Search
en id

Gunakan fitur ACCESSIBILITY melalui tombol bagian kanan bawah sebagai preferensi untuk kenyamanan Anda.

Strategi Pengawalan Perkal Difabel bagi Faskal dan KDD

Views: 16

Solidernews.com – Strategi Pengawalan Peraturan Kalurahan (Perkal) bagi Fasilitator Kalurahan dan Kelompok Difabel Desa/Kalurahan (KDD/KDK) DIY telah terselenggara pada hari Rabu, 04 Oktober 2023 bertempat di Desa Wisata Sangurejo Turi Sleman. Kegiatan ini di hadiri sekitar 40 orang yang diantaranya ada Program Manager, Program Official, Fasilitator Kalurahan, dan perwakilan anggota kelompok difabel desa dan kelompok difabel kalurahan. Tujuan dari kegiatan ini adalah untuk memberikan pemahaman terkait dengan peraturan kalurahan (Perkal) difabel dan menyusun strategi pangawalan implementasi Perkal Difabel.

 

Kegiatan dibuka oleh Ninik selaku Program Officer Nasional yang menyampaikan tentang implementasi dan pengawalan Perkal agar bisa terus mendorong pembangunan inklusif di kalurahan masing-masing, “SIGAB tidak selamanya akan mendapingi kalurahan jadi harapannya teman-teman KDK bisa menjadi mandiri dan memulai menjadi kalurahan yang inklusif” tuturnya.

 

Pada kegiatan ini SOLIDER-INKLUSI menggandeng Wasingatu Zakiyah sebagai Fasilitator. Zakiyah sapaan akrabnya menyampikan pengantar tentang dua hal yang penting sebagai momentum pembelajaran ini, yaitu Undang-Undang nomor 6 Tahun 2014 Tentang Desa dan Undang-Undang nomor 8 Tahun 2016 tentang Penyandang Disabilitas. Istilah Desa di D.I Yogyakarta sendiri dikenal dengan Kalurahan karena disesuaikan dengan Nomenklatur dalam Praturan Gubernur Daerah Istimewa Yogyakarta nomor 25 Tahun 2019 pasal 1 butir 9 dimana dijelaskan bahwa kalurahan adalah sebutan desa di wilayah DIY yang merupakan kesatuan masyarakat hukum yang terdiri atas gabungan beberapa padukuhan yang mempunyai batas-batas wilayah tertentu dan harta kekayaan sendiri, berkedudukan langsung di bawah Kapanewon.

TUGAS YANG DIKERJAKAN:
a: Jawablah pertanyaan berikut berdasarkan teks tentang pengawalan Perkal Difabel.
(i) Kapan dan di mana kegiatan tersebut diselenggarakan?
(ii) Siapa yang membuka kegiatan, dan apa jabatannya?
(iii) Dua undang-undang apa yang disampaikan Zakiyah dalam pengantarnya?
b: Lanjutkan teks tentang pengawalan Perkal Difabel mulai dari kalimat sesudah kalimat terakhirnya.

DATA HASIL EKSTRAKSI:
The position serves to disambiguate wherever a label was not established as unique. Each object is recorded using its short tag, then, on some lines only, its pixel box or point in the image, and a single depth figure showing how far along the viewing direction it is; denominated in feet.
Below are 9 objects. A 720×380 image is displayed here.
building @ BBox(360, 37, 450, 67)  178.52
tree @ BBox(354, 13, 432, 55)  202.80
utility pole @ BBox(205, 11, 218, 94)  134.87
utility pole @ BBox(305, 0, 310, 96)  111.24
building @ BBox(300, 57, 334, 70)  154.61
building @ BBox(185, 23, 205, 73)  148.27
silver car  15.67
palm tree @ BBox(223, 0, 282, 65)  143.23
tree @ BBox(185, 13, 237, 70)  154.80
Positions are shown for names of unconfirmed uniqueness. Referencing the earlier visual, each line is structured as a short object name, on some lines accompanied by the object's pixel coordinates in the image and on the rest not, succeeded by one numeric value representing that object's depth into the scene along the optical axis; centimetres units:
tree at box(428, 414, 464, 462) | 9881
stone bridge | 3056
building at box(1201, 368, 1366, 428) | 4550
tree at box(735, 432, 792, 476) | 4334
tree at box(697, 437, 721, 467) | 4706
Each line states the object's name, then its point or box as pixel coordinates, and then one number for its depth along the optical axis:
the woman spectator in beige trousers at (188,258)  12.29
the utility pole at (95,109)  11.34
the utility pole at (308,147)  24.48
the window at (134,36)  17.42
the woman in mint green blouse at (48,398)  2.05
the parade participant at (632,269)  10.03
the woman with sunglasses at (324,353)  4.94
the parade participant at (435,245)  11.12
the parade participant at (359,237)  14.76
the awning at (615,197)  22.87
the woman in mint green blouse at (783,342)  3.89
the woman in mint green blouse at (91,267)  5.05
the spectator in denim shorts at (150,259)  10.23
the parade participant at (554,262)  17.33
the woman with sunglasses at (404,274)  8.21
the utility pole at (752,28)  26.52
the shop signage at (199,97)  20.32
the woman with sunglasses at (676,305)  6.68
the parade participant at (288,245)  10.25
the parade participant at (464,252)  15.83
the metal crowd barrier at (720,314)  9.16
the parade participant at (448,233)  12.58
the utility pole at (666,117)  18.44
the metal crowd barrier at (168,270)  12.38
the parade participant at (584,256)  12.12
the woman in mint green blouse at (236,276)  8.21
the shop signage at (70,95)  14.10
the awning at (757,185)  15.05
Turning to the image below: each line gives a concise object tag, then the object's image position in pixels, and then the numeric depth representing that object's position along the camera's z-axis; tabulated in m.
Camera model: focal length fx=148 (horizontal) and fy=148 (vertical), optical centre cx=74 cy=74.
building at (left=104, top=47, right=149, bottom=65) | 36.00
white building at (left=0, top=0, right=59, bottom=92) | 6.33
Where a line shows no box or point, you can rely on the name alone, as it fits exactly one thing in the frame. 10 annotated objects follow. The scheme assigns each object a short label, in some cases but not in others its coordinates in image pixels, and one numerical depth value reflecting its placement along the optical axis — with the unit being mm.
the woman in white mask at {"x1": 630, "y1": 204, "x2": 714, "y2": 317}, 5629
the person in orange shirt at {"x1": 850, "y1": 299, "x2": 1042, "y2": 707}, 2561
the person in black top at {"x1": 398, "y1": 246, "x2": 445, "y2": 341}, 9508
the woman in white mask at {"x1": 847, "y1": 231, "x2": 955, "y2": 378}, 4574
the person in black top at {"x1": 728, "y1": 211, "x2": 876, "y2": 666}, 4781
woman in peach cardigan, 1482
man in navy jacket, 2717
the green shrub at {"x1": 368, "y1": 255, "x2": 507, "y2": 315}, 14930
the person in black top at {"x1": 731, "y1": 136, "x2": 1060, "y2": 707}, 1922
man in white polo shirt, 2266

KUNCI JAWABAN:
a:
(i) Hari Rabu, 04 Oktober 2023, di Desa Wisata Sangurejo Turi Sleman.
(ii) Ninik, selaku Program Officer Nasional.
(iii) Undang-Undang nomor 6 Tahun 2014 tentang Desa dan Undang-Undang nomor 8 Tahun 2016 tentang Penyandang Disabilitas.

b:
 

Zakiyah menanyakan kepada para peserta kenapa harus ada Undang-undang? Para peserta pun menjawab karena harus ada aturan yang mengatur warga. Kemudian Zakiyah menanyakan kembali “Lalu siapa yang membuat Undang-undang?” peserta pun menjawab Dewan Perwakilan Rakyat (DPR) dan Pemerintah. Kalau level desa atau kalurahan peran DPR ada di Badan Permusyawaratan Kalurahan (BAMUSKAL) atau BPKal/BPD, mereka hadir karena warga menitipkan aspirasinya kepada Bamuskal atau BPkal/BPD.

 

Masuk pada diskusi awal Zakiyah mengajak para peserta melakukan simulasi untuk memahami tentang hak dan kewajibannya sebagai warga negara dan konsekuensi logis dari kewajiban warga terhadap negara. Peserta diminta untuk menuliskan apa saja yang sudah dibayarkan sebagai warga terhadap negara di sticky note dan mengelompokkan menjadi 4 bagian diataranya ada Anggaran Pendapatan dan Belanja Negara (APBN), Anggaran Pendapatan dan Belanja Daerah (APBD) Provinsi, APBD Kabupaten/Kota, dan APBD Desa dari 4 bagian yang sudah ada tersebut peserta kemudian diminta melakukan identifikasi kemana pemasukan dari sektor pajak, cukai atau restribusi. Ketika warga berpartisipasi dalam pembayaran pajak, cukai, dan retribusi maka negara memiliki kewajiban kepada warga untuk memenuhi hak-hak warga difabel dan warga rentan lainnya.

 

Lalu pentingkah Undang-undang atau regulasi ini?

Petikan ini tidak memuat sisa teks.